The most frequent problem we have with peppers is a lack of fruit set. This can be caused by three different situations, all of which you should try to avoid. Over fertilization is discussed above, but cool temperatures and hot temperatures can also lead to poor fruit set. Temperatures above 85F/29C or below 60F/16C can cause a failure of pollination and subsequent fruit drop. There is nothing you can do about it except wait, but don’t despair: the plants will continue to flower and set fruit as soon as the weather turns right. Remember, peppers are perennials; they are used to waiting around, and are in no real hurry to set fruit.

Pepper plants may also set a few fruit during the good weather in early summer, then apparently forget what they are supposed to be doing. This is not a problem south of USDA Zone 5, but in short season areas,  if you wait for those first few to ripen fully, it may be too late for a second set to ripen in areas where seasons are short. Your can solve this problem by sacrificing those first few fruit. To be practical about it, I’d recommend taking half your plants and pinching out the first setting of fruit once they are the size of a marble; the plants will flower with renewed vigor and give you a bumper crop late in the season. The other half of the plants can be allowed to set a few fruit early and mature them for the first harvest.
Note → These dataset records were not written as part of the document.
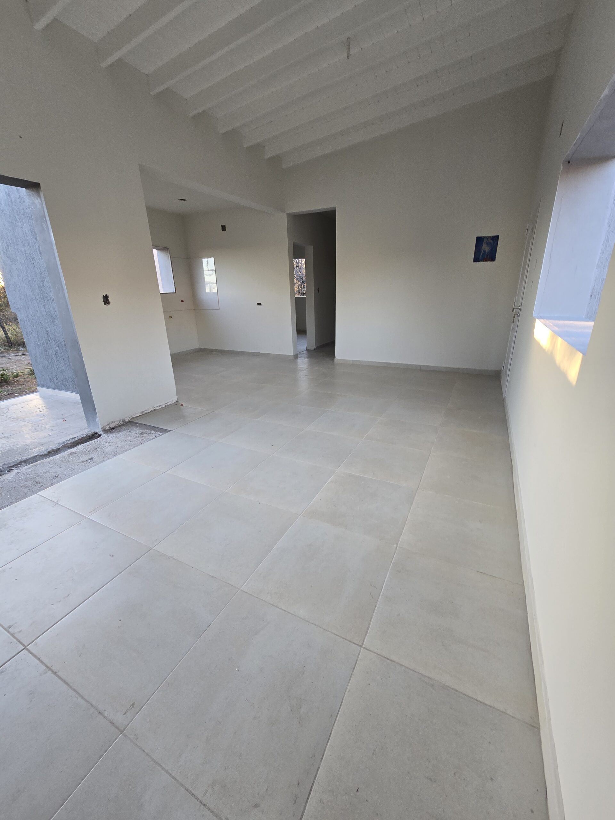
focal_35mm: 13
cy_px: 410
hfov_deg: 89.9
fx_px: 308
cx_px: 308
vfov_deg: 106.2
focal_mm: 2.2
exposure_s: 1/60
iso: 100
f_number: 2.2
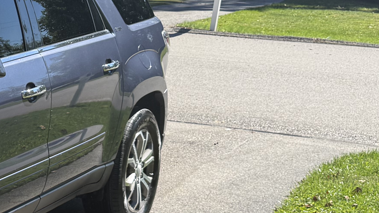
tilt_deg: -11.9
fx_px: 854
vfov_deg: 14.2
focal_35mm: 85
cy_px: 106
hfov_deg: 21.9
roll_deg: +1.2
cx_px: -146
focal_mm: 6.76
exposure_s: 1/1901
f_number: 1.78
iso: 80
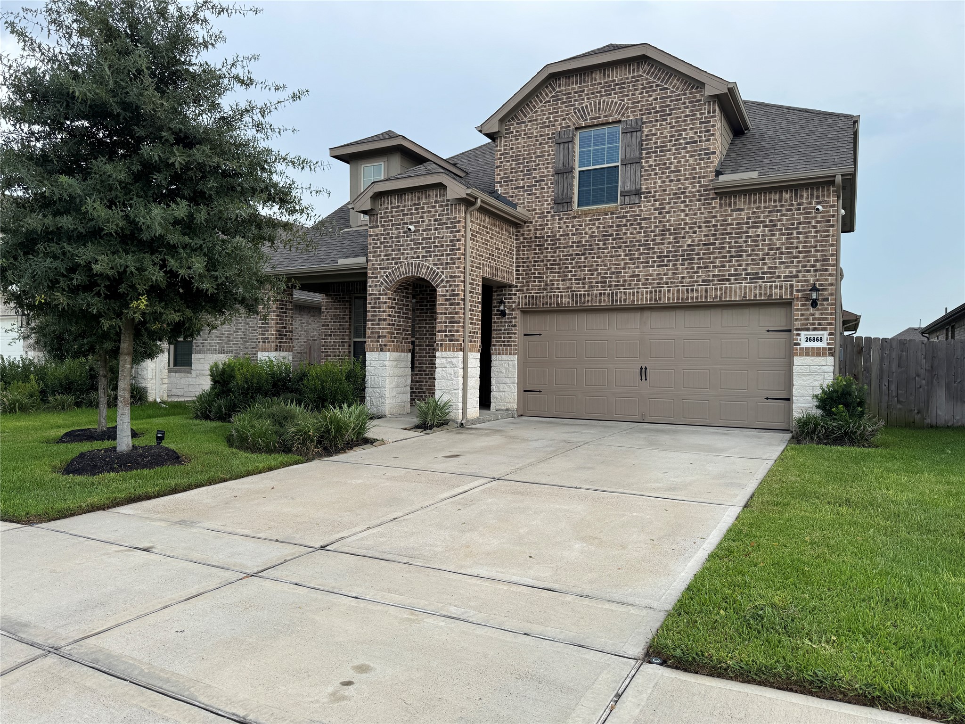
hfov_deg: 71.6
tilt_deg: -0.1
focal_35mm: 24
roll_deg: -0.7
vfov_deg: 56.8
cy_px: 362
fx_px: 669
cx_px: 482
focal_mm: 6.76
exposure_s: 1/1151
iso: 80
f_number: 1.78
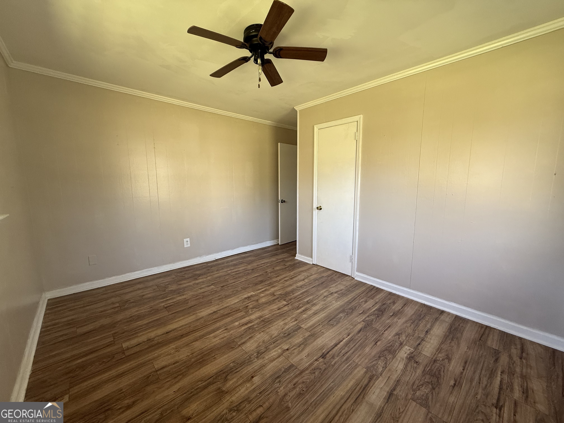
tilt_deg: -7.5
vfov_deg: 85.7
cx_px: 282
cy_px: 212
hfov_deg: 102.1
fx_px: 228
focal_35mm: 14
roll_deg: -0.1
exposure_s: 1/99
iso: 160
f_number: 2.2
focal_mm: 2.22
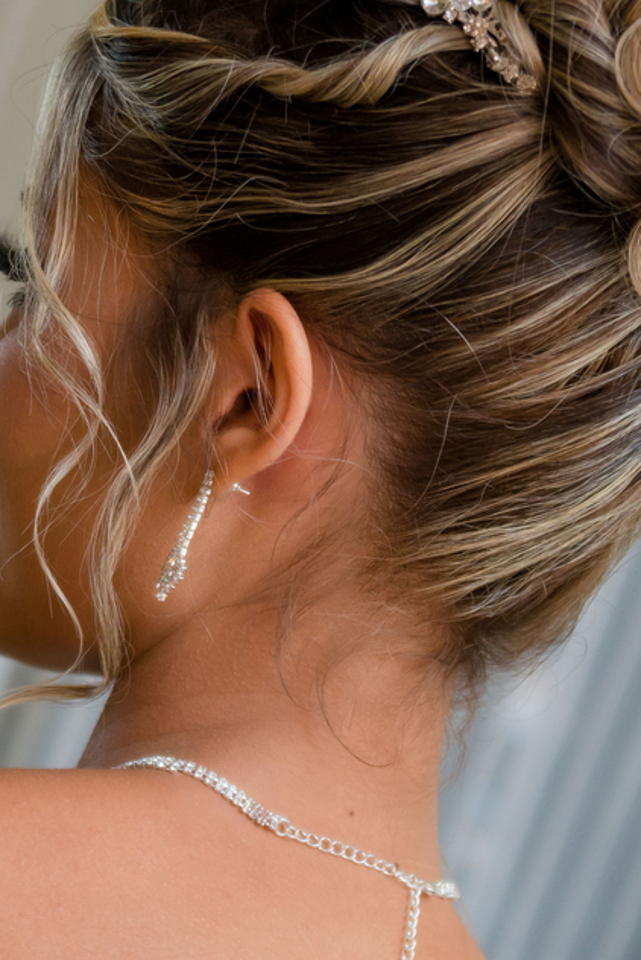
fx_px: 3415
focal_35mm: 128
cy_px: 668
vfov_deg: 16.0
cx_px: 155
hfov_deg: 10.7
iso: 800
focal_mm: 45
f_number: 3.5
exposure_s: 1/160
As days shorten and the end of the season approaches, the same trick will have a different effect. To hasten the ripening of what fruit is on the plants in short season areas, give the plants a little yank to loosen the roots just a bit, or cultivate deeper and closer than usual about three weeks before anticipated frost. Then pinch off the remaining flowers and fruits smaller than the size of a marble. This will focus the plant clearly on your aim, which is to mature the remaining fruits you’ve got!